Yesterday we looked at the Ford Aerostar, a machine extremely thin-on-the-ground over here. Today we look at a car which could very probably fit between the front seats of the Ford, and which is probably less often seen in the Land Of The Free. The Aerostar was more Van than Minivan, but what does that make the Acty? Microvan? Nah. Im going with Nanovan.
As the name implies, The Carchive tends to concentrate on Cars, with other forms of wheeled transportation only making occasional appearances. This little Honda is the first we’ve seen in a while, and there may be more, depending on how you all reacty.
“Honda Acty vans and pick-up trucks, unlike many lightweight vans, are not just conversions of existing vehicles”
Full points for stating the obvious. There is absolutely no way the Acty could be mistaken for having been based on anything, apart perhaps it from a particularly capacious sit ‘n ride lawnmower. A true forward-control vehicle, the front wheels sitting directly below the drivers butt, he at the helm found himself playing the roll of crumple-zone. In the event of an accident the Acty was designed so that the force of impact would be absorbed by the drivers body and dissipated, via his torso and legs, into the chassis. Thus the valuable cargo would go unscathed.

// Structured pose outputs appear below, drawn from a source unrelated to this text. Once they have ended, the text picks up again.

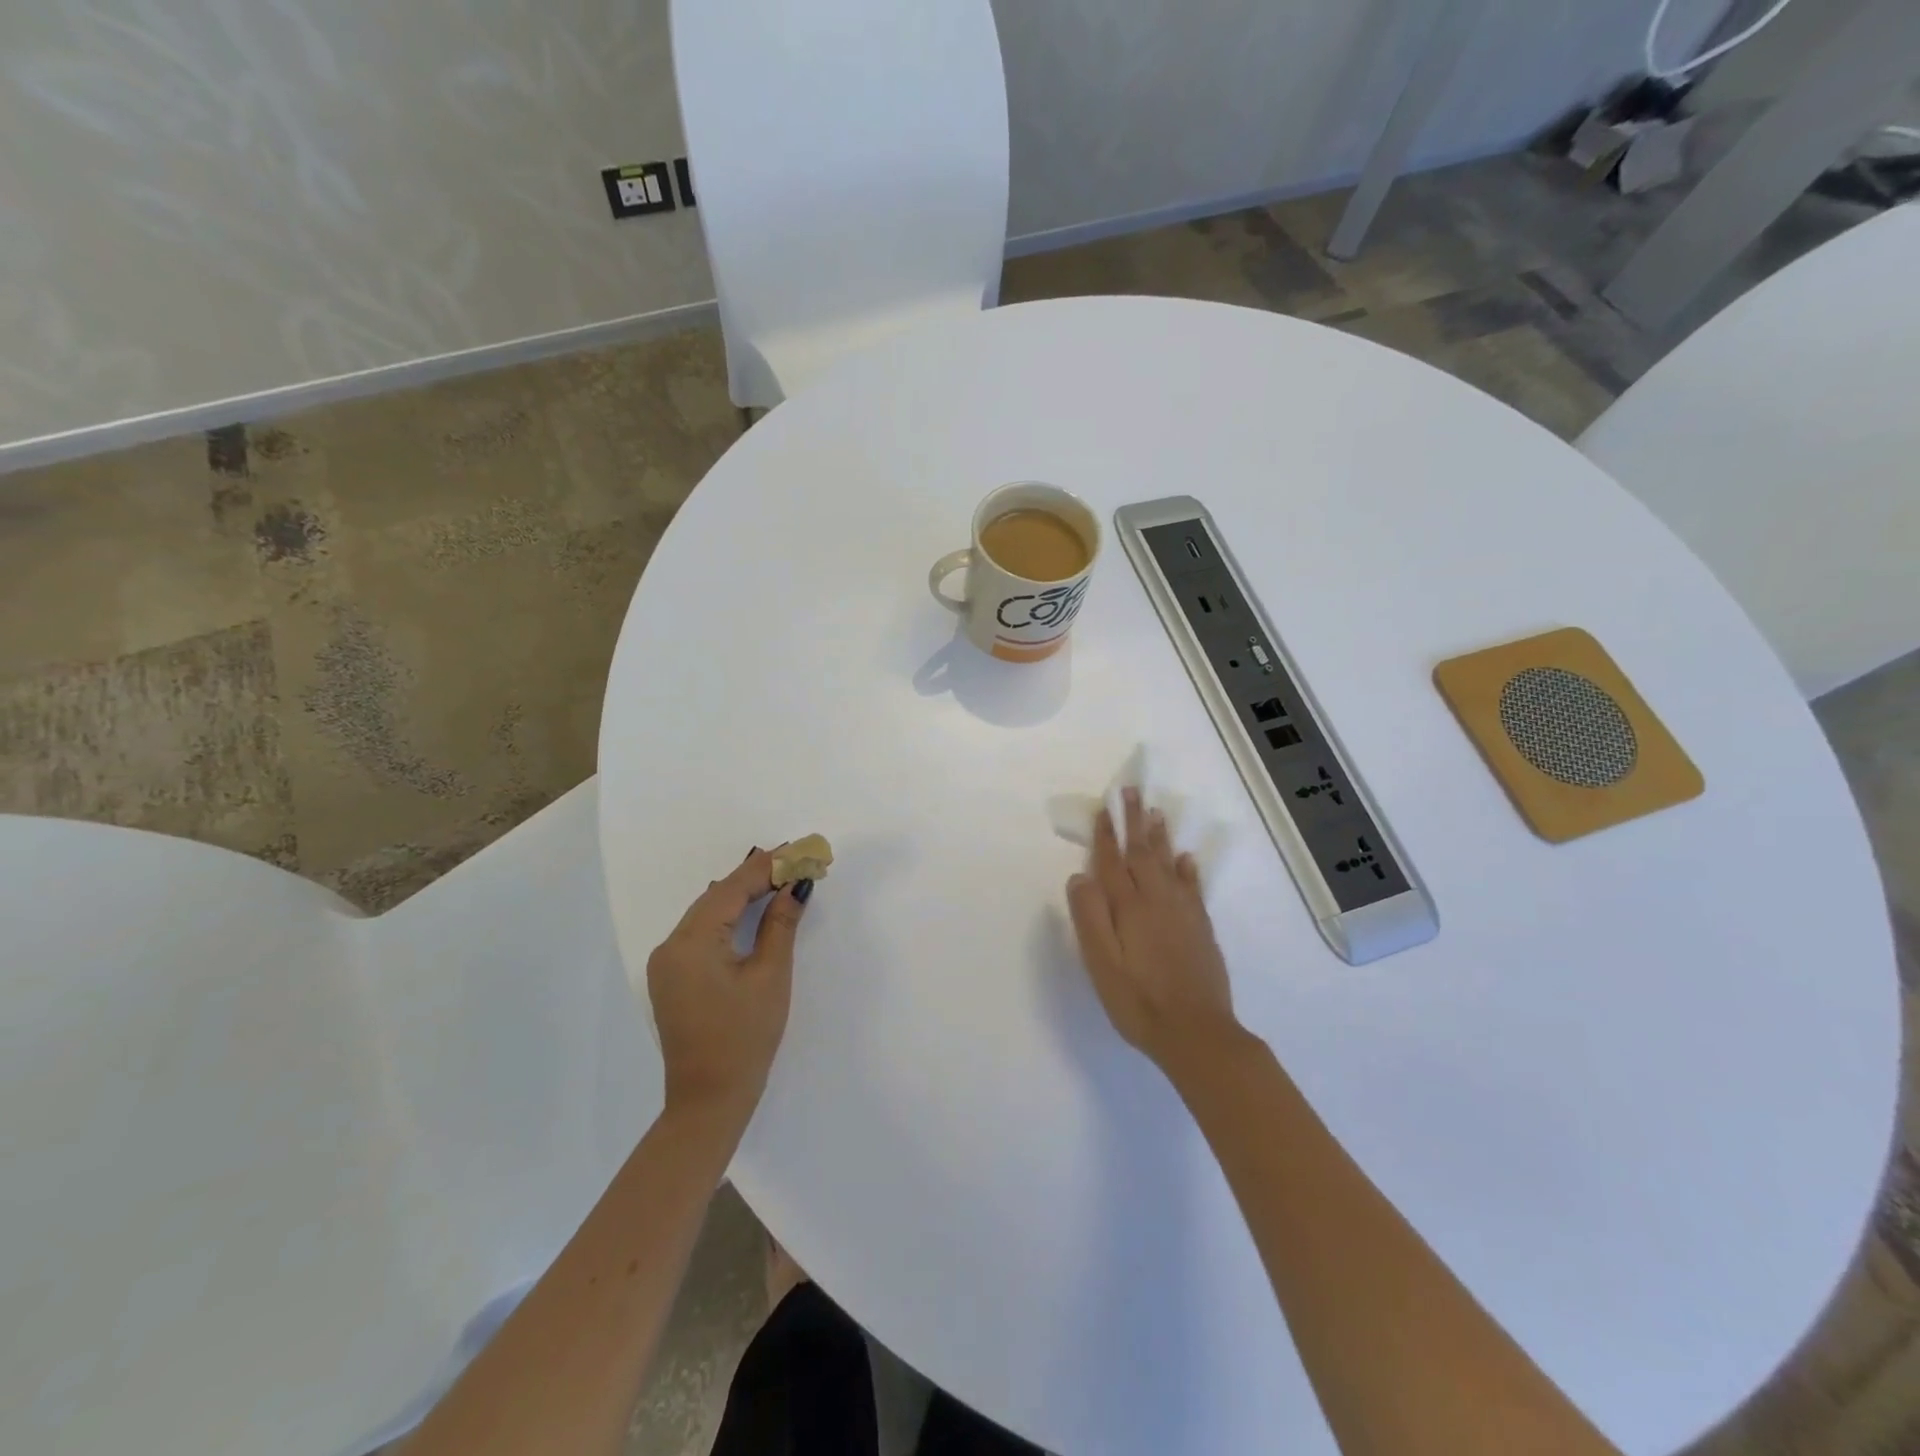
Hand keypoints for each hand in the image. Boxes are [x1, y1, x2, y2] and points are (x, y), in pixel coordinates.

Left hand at [648, 849, 810, 1129]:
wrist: (709, 1101)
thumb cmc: (745, 1037)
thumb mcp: (770, 977)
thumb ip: (780, 924)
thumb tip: (795, 887)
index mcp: (691, 942)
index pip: (731, 889)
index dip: (766, 867)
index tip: (797, 849)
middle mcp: (670, 946)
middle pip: (717, 897)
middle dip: (756, 877)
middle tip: (795, 861)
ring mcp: (667, 963)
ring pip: (708, 913)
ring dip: (742, 896)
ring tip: (779, 879)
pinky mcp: (673, 978)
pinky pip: (701, 933)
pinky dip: (728, 918)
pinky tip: (751, 911)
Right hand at [1066, 788, 1243, 1075]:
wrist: (1197, 1034)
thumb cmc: (1139, 1002)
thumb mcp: (1102, 964)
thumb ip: (1090, 918)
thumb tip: (1079, 876)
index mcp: (1129, 908)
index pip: (1112, 862)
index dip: (1106, 835)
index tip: (1104, 807)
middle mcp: (1157, 901)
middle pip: (1142, 853)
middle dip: (1134, 821)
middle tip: (1132, 790)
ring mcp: (1183, 913)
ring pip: (1168, 864)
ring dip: (1160, 836)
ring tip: (1155, 811)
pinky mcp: (1200, 928)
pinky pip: (1192, 887)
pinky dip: (1187, 868)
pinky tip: (1185, 858)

“Overall dimensions of this versatile load carrier are a congestion-beating 3195mm x 1395mm”
I’ve eaten bigger packed lunches. The fantastic compactness of the Acty made it incredibly useful in tight urban areas, delivering down those alleyways that a Transit would have to seriously breathe in to access. The Acty could reach parts hitherto inaccessible by certain fat men. It was also blessed with the gift of making even the most hirsute and eligible man look positively ridiculous behind the wheel.
“The new water-cooled 545cc engine pushes out enough power…”

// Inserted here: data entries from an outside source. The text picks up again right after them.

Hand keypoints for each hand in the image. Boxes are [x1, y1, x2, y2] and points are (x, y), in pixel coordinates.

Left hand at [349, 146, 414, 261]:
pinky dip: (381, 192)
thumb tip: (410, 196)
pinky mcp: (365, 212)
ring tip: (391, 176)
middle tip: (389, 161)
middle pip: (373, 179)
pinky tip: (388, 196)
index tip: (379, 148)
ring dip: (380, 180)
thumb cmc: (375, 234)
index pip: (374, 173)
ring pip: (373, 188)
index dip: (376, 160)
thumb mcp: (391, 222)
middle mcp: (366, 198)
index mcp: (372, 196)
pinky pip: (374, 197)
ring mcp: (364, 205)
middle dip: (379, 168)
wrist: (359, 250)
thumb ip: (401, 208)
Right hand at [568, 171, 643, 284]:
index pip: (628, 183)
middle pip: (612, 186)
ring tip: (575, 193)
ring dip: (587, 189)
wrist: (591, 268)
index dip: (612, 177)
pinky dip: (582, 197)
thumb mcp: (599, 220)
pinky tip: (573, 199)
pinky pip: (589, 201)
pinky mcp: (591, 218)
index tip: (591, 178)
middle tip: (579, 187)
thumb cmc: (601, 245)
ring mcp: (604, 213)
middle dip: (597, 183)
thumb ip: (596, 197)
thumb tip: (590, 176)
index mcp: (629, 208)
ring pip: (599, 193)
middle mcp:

….For fowards momentum to be achieved. The two cylinders whistled out 30 cute little Japanese horses at a sky-high 6000rpm. Moving around town at a pace competitive with other traffic required an absolute absence of mechanical sympathy. In fact, driven in the ruthless fashion that the Acty best suited, they would zip along quite nicely. I mean, the maximum speed could be easily achieved by a tortoise riding a unicycle, but nought to, say, 28mph could be achieved with some eagerness.
“The revised cab offers saloon-car comfort and fatigue-free driving”

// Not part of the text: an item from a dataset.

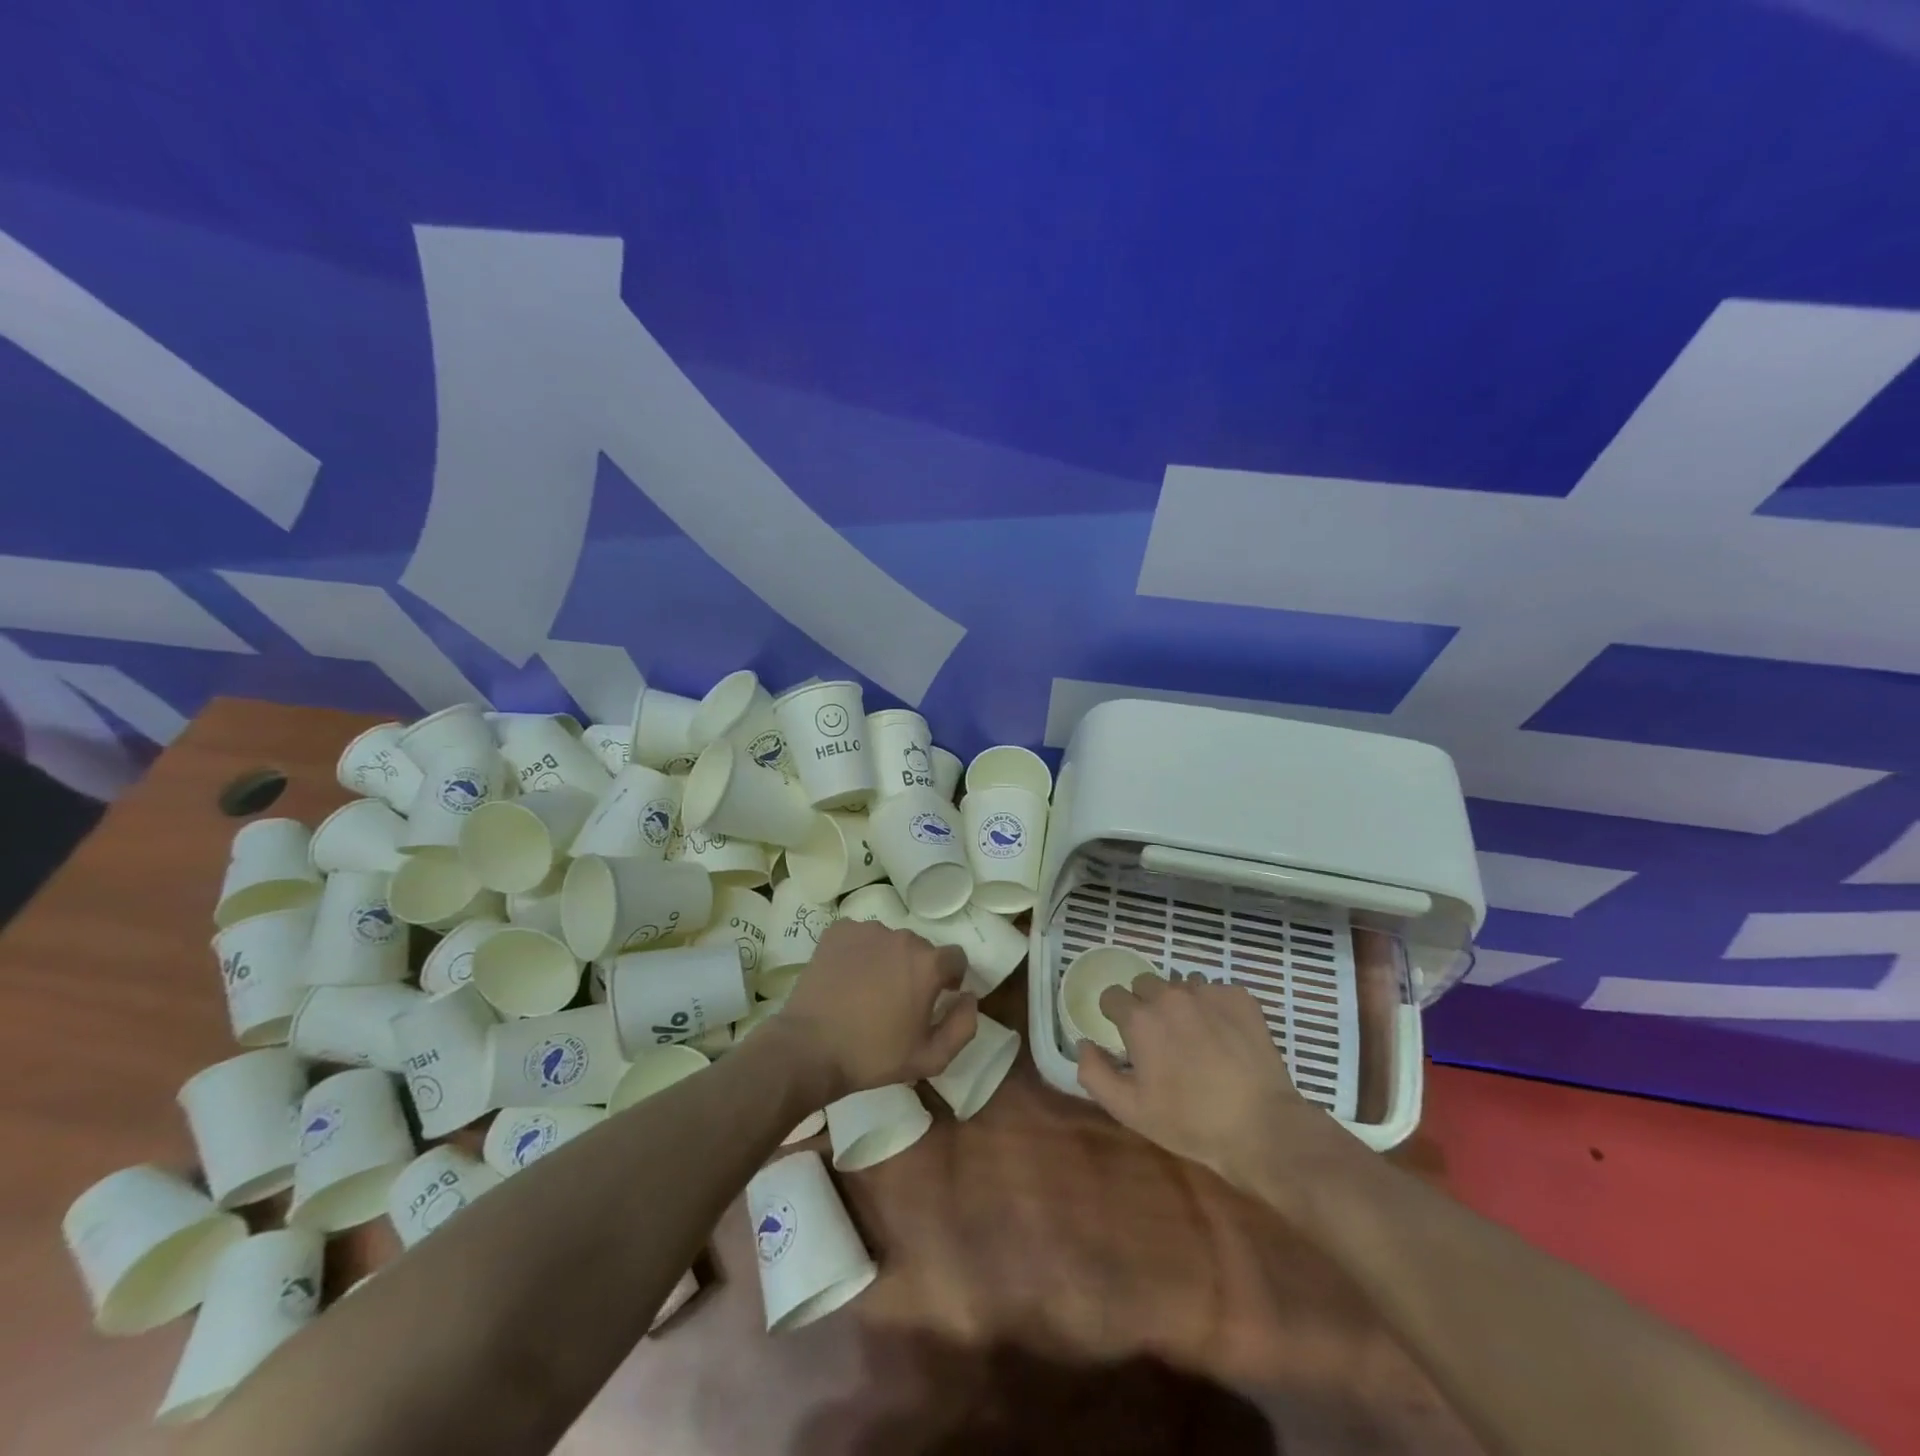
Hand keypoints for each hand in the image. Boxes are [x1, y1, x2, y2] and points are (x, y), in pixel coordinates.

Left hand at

I find it impossible to believe that this could be anything but a complete lie. A look at the shallow vinyl bench seat, the acres of painted metal, the fact that the engine is under your arse (which the front suspension springs are directly connected to), together with the ten-inch wheels (the same size as the casters underneath my coffee-table) which are the perfect diameter to drop clean into every urban pot-hole in the country, would tend to suggest comfort in the league of defloration by giraffe rather than saloon car comfort.
The fatigue-free claim is an interesting one, too, what with max power at 6000rpm and an exhaust which exits under the nose of the Acty, not a million miles from the ventilation ducts, all the better for gentle asphyxiation.
“Acty, the second generation of Honda cans and trucks; bigger heart, broader shoulders.”
It all seems like I’m giving the poor little Acty a hard time. To be honest, that’s what everybody gave it. It showed such a willingness to soak up abuse that every Acty was thus treated until the day it fell apart at the seams, usually from total bodywork neglect. The Acty was so personable you didn’t so much junk it as have it put down.
Today, I really fancy an Acty as a kind of ironic track-day car. I mean, a centrally-mounted engine and De Dion rear axle are right out of the supercar copybook, and an Acty is a lot closer to my likely budget.
(Disclaimer: All images are of original manufacturers publicity material, photographed by me. Please note my experience of Acty driving has been in an entirely non road-legal one with no doors and with gaping holes in the floor. Though I’ll bet an immaculate one wasn’t vastly more comfortable.)